Warren Hess was the acting state vet who quit the UDAF last month, after 11 years at the department, and is now spreading the alarm as to why he thinks the place is dysfunctional. Prime among them, says Hess, is the fact that key jobs state law says must be held by people with veterinary science degrees have instead gone to people — managers and friends of managers — who don't meet that qualification.

Add this concern to what's been happening at the Utah Division of Arts and Museums, and it becomes reasonable to ask if the administration of Gov. Gary Herbert is more interested in giving jobs to political pals than in hiring people who actually know what they are doing.

The Legislature should take note of Hess' complaints. If the requirement that a veterinarian be in charge of inspection programs is valid, and it seems that it is, it should be enforced. If not, it should be repealed.
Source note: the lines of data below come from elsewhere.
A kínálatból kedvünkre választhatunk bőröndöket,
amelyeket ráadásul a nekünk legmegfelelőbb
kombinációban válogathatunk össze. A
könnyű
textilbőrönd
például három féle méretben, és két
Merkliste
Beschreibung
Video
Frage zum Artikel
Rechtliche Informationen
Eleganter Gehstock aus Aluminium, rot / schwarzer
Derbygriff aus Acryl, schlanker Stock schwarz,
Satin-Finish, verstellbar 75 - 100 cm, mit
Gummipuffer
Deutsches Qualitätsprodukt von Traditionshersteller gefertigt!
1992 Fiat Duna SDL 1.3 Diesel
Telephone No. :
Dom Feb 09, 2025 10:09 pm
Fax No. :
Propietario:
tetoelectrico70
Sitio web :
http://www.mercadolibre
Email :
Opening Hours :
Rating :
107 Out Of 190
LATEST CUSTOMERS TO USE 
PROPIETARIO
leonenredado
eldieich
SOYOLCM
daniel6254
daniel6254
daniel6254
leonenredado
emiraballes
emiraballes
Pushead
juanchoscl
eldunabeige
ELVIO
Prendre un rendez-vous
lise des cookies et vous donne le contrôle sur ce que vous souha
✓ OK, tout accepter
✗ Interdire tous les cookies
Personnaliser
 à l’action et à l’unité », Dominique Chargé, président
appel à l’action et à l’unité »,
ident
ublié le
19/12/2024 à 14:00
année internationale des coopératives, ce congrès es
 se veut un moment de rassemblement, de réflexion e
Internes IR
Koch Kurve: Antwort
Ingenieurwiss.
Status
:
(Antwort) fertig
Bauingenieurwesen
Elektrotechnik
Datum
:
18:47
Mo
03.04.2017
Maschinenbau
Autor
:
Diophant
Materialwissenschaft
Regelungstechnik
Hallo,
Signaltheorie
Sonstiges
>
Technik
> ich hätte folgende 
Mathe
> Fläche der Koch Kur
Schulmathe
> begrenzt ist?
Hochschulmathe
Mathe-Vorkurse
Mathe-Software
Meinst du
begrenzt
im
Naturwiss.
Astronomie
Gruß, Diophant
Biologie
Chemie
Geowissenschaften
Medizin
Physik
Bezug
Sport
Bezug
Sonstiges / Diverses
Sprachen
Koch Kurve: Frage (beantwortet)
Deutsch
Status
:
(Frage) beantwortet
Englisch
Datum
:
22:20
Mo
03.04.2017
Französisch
UDAF Director LuAnn Adams wants us to dismiss Hess as the proverbial disgruntled ex-employee. And it isn't impossible to see how all of this might be turf warfare between a member of a profession who doesn't want to lose a special status and public servants who want to improve management and save money. The last state vet retired after state auditors called him on the questionable practice of accepting outside income, and it has been Adams' job to improve the management culture at the agency.

But bureaucratic niceties must not trump a crucial job that requires, both legally and logically, a special expertise that they don't teach in political science classes.

Keeping the meat-processing industry in Utah credibly inspected, by trained veterinarians, is not only in the best interest of the consumer. It is in the vital interest of the industry that the people trust the process. And the product.